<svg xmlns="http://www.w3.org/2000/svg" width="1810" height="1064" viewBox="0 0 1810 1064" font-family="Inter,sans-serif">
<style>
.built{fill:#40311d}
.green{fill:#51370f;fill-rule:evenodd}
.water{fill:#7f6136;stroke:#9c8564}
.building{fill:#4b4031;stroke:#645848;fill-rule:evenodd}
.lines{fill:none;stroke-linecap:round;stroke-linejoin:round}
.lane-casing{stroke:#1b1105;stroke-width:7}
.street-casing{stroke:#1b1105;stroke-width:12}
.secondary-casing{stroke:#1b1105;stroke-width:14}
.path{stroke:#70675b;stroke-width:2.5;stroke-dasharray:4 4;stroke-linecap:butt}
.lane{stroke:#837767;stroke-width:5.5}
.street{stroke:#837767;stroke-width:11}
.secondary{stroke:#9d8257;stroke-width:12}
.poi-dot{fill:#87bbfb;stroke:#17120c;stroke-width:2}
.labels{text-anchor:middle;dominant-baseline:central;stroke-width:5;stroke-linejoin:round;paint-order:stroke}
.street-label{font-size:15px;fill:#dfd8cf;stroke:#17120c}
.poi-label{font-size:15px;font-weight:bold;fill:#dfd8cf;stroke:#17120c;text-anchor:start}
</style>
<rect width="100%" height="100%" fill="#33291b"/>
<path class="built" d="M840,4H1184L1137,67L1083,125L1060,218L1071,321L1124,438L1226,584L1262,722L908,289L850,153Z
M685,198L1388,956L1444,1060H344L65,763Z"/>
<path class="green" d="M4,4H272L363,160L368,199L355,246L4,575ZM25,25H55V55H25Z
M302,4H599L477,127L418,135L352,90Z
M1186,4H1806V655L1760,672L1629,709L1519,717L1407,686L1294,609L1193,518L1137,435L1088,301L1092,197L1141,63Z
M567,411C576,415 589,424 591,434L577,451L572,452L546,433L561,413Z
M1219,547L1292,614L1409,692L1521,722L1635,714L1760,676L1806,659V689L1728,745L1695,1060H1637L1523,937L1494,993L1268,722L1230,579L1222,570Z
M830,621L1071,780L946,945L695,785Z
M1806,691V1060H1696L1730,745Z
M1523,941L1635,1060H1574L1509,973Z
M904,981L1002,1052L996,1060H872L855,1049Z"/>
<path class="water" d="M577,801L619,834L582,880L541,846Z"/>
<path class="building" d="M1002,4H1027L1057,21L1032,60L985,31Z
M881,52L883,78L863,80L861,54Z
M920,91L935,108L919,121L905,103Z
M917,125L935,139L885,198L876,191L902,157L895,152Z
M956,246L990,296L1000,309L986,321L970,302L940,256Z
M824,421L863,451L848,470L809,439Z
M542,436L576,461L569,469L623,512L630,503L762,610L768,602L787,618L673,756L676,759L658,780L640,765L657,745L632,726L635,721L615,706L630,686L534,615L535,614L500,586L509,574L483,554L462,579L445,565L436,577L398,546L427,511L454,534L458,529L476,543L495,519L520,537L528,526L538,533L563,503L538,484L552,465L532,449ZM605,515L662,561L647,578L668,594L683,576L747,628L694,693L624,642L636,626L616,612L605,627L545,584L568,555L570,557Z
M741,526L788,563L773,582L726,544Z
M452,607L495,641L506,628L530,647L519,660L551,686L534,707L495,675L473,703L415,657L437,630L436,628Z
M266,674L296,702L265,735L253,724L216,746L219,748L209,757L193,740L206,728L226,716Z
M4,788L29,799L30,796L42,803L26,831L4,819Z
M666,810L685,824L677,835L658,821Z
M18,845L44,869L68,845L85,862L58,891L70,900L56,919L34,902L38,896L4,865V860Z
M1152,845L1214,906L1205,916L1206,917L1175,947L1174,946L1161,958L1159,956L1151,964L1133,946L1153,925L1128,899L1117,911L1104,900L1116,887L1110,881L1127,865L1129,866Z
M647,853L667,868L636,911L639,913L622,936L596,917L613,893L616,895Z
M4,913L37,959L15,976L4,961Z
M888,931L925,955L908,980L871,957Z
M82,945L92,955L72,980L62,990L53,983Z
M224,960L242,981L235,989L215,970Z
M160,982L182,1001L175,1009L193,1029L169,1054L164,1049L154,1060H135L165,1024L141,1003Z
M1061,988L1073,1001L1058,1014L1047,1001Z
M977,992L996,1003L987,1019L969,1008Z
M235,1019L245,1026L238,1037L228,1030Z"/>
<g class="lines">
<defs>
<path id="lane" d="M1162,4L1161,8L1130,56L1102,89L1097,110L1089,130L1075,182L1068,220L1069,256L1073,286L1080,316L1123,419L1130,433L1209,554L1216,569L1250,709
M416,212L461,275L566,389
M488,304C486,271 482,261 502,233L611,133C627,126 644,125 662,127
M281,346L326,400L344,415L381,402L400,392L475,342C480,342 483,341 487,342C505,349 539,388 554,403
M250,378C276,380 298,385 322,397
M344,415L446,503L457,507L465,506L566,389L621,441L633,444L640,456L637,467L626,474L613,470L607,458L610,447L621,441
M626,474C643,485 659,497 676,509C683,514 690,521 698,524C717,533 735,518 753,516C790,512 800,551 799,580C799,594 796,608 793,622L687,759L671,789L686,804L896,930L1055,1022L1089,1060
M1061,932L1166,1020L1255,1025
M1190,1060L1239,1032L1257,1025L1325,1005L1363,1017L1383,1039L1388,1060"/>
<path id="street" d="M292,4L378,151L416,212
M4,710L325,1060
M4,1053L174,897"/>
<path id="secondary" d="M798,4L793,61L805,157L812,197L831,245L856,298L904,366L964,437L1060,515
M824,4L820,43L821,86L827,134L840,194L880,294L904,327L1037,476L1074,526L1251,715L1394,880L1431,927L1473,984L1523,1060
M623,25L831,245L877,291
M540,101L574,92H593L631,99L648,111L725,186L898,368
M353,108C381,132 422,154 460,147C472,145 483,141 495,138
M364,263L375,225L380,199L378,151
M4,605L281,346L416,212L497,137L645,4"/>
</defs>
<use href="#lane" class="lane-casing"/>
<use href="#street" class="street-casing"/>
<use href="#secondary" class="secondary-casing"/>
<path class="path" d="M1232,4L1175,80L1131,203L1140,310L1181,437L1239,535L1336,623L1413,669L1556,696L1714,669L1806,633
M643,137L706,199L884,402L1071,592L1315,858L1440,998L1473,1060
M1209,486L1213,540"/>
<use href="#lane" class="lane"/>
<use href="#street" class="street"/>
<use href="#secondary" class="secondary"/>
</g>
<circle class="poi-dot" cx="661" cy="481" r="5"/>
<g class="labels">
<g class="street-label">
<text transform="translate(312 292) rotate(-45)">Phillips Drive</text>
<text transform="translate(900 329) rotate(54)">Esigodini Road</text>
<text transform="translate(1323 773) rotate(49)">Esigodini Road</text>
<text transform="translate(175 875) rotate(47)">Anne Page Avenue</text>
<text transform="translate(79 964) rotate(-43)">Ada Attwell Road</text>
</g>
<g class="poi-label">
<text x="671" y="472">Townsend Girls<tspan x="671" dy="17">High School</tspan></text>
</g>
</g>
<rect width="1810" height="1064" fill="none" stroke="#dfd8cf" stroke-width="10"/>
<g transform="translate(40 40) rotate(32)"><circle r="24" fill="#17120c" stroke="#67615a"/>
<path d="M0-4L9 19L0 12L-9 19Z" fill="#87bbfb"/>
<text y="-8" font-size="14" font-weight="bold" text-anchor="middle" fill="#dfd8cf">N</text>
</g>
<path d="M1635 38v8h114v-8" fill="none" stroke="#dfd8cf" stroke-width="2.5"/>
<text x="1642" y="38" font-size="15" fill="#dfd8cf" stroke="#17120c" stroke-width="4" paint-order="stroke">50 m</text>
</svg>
■ ■ ■ ■ ■
## [ABOUT THIS TASK]
What is wanted is an exact copy of the data.

## [THE ANSWER]
<svg xmlns="http://www.w3.org/2000/svg" width="1810" height="1064" viewBox="0 0 1810 1064" font-family="Inter,sans-serif">
<style>
.built{fill:#40311d}
.green{fill:#51370f;fill-rule:evenodd}
.water{fill:#7f6136;stroke:#9c8564}
.building{fill:#4b4031;stroke:#645848;fill-rule:evenodd}
.lines{fill:none;stroke-linecap:round;stroke-linejoin:round}
.lane-casing{stroke:#1b1105;stroke-width:7}
.street-casing{stroke:#1b1105;stroke-width:12}
.secondary-casing{stroke:#1b1105;stroke-width:14}
.path{stroke:#70675b;stroke-width:2.5;stroke-dasharray:4 4;stroke-linecap:butt}
.lane{stroke:#837767;stroke-width:5.5}
.street{stroke:#837767;stroke-width:11}
.secondary{stroke:#9d8257;stroke-width:12}
.poi-dot{fill:#87bbfb;stroke:#17120c;stroke-width:2}
.labels{text-anchor:middle;dominant-baseline:central;stroke-width:5;stroke-linejoin:round;paint-order:stroke}
.street-label{font-size:15px;fill:#dfd8cf;stroke:#17120c}
.poi-label{font-size:15px;font-weight:bold;fill:#dfd8cf;stroke:#17120c;text-anchor:start}
</style>
<rect width="100%" height="100%" fill="#33291b"/>
<path class="built" d="M840,4H1184L1137,67L1083,125L1060,218L1071,321L1124,438L1226,584L1262,722L908,289L850,153Z
M685,198L1388,956L1444,1060H344L65,763Z"/>
<path class="green" d="M4,4H272L363,160L368,199L355,246L4,575ZM25,25H55V55H25Z
M302,4H599L477,127L418,135L352,90Z
M1186,4H1806V655L1760,672L1629,709L1519,717L1407,686L1294,609L1193,518L1137,435L1088,301L1092,197L1141,63Z
M567,411C576,415 589,424 591,434L577,451L572,452L546,433L561,413Z
M1219,547L1292,614L1409,692L1521,722L1635,714L1760,676L1806,659V689L1728,745L1695,1060H1637L1523,937L1494,993L1268,722L1230,579L1222,570Z
M830,621L1071,780L946,945L695,785Z
M1806,691V1060H1696L1730,745Z
M1523,941L1635,1060H1574L1509,973Z
M904,981L1002,1052L996,1060H872L855,1049Z"/>
<path class="water" d="M577,801L619,834L582,880L541,846Z"/>
<path class="building" d="M1002,4H1027L1057,21L1032,60L985,31Z
M881,52L883,78L863,80L861,54Z
M920,91L935,108L919,121L905,103Z
M917,125L935,139L885,198L876,191L902,157L895,152Z
M956,246L990,296L1000,309L986,321L970,302L940,256Z
M824,421L863,451L848,470L809,439Z
M542,436L576,461L569,469L623,512L630,503L762,610L768,602L787,618L673,756L676,759L658,780L640,765L657,745L632,726L635,721L615,706L630,686L534,615L535,614L500,586L509,574L483,554L462,579L445,565L436,577L398,546L427,511L454,534L458,529L476,543L495,519L520,537L528,526L538,533L563,503L538,484L552,465L532,449ZM605,515L662,561L647,578L668,594L683,576L747,628L694,693L624,642L636,626L616,612L605,627L545,584L568,555L570,557Z
M741,526L788,563L773,582L726,544Z
M452,607L495,641L506,628L530,647L519,660L551,686L534,707L495,675L473,703L415,657L437,630L436,628Z
M266,674L296,702L265,735L253,724L216,746L219,748L209,757L193,740L206,728L226,716Z
M4,788L29,799L30,796L42,803L26,831L4,819Z
M666,810L685,824L677,835L658,821Z
M18,845L44,869L68,845L85,862L58,891L70,900L56,919L34,902L38,896L4,865V860Z
M1152,845L1214,906L1205,916L1206,917L1175,947L1174,946L1161,958L1159,956L1151,964L1133,946L1153,925L1128,899L1117,911L1104,900L1116,887L1110,881L1127,865L1129,866Z
M647,853L667,868L636,911L639,913L622,936L596,917L613,893L616,895Z
M4,913L37,959L15,976L4,961Z
M888,931L925,955L908,980L871,957Z
M82,945L92,955L72,980L62,990L53,983Z
M224,960L242,981L235,989L215,970Z
M160,982L182,1001L175,1009L193,1029L169,1054L164,1049L154,1060H135L165,1024L141,1003Z
M1061,988L1073,1001L1058,1014L1047,1001Z
M977,992L996,1003L987,1019L969,1008Z
M235,1019L245,1026L238,1037L228,1030Z"/>
<g class="lines">
<defs>
<path id="lane" d="M1162,4L1161,8L1130,56L1102,89L1097,110L1089,130L1075,182L1068,220L1069,256L1073,286L1080,316L1123,419L1130,433L1209,554L1216,569L1250,709
M416,212L461,275L566,389
M488,304C486,271 482,261 502,233L611,133C627,126 644,125 662,127
M281,346L326,400L344,415L381,402L400,392L475,342C480,342 483,341 487,342C505,349 539,388 554,403
M250,378C276,380 298,385 322,397
M344,415L446,503L457,507L465,506L566,389L621,441L633,444L640,456L637,467L626,474L613,470L607,458L610,447L621,441
M626,474C643,485 659,497 676,509C683,514 690,521 698,524C717,533 735,518 753,516C790,512 800,551 799,580C799,594 796,608 793,622L687,759L671,789L686,804L896,930L1055,1022L1089,1060
M1061,932L1166,1020L1255,1025
M1190,1060L1239,1032L1257,1025L1325,1005L1363,1017L1383,1039L1388,1060"/>
<path id="street" d="M292,4L378,151L416,212
M4,710L325,1060
M4,1053L174,897"/>
<path id="secondary" d="M798,4L793,61L805,157L812,197L831,245L856,298L904,366L964,437L1060,515
M824,4L820,43L821,86L827,134L840,194L880,294L904,327L1037,476L1074,526L1251,715L1394,880L1431,927L1473,984L1523,1060
M623,25L831,245L877,291
M540,101L574,92H593L631,99L648,111L725,186L898,368
M353,108C381,132 422,154 460,147C472,145 483,141 495,138
M364,263L375,225L380,199L378,151
M4,605L281,346L416,212L497,137L645,4"/>
</defs>
<use href="#lane" class="lane-casing"/>
<use href="#street" class="street-casing"/>
<use href="#secondary" class="secondary-casing"/>
<path class="path" d="M1232,4L1175,80L1131,203L1140,310L1181,437L1239,535L1336,623L1413,669L1556,696L1714,669L1806,633
M643,137L706,199L884,402L1071,592L1315,858L1440,998L1473,1060
M1209,486L1213,540"/>
<use href="#lane" class="lane"/>
<use href="#street" class="street"/>
<use href="#secondary" class="secondary"/>
</g>
<circle class="poi-dot" cx="661" cy="481" r="5"/>
<g class="labels">
<g class="street-label">
<text transform="translate(312 292) rotate(-45)">Phillips Drive</text>
<text transform="translate(900 329) rotate(54)">Esigodini Road</text>
<text transform="translate(1323 773) rotate(49)">Esigodini Road</text>
<text transform="translate(175 875) rotate(47)">Anne Page Avenue</text>
<text transform="translate(79 964) rotate(-43)">Ada Attwell Road</text>
</g>
<g class="poi-label">
<text x="671" y="472">Townsend Girls<tspan x="671" dy="17">High School</tspan></text>
</g>
</g>
<rect width="1810" height="1064" fill="none" stroke="#dfd8cf" stroke-width="10"/>
<g transform="translate(40 40) rotate(32)"><circle r="24" fill="#17120c" stroke="#67615a"/>
<path d="M0-4L9 19L0 12L-9 19Z" fill="#87bbfb"/>
<text y="-8" font-size="14" font-weight="bold" text-anchor="middle" fill="#dfd8cf">N</text>
</g>
<path d="M1635 38v8h114v-8" fill="none" stroke="#dfd8cf" stroke-width="2.5"/>
<text x="1642" y="38" font-size="15" fill="#dfd8cf" stroke="#17120c" stroke-width="4" paint-order="stroke">50 m</text>
</svg>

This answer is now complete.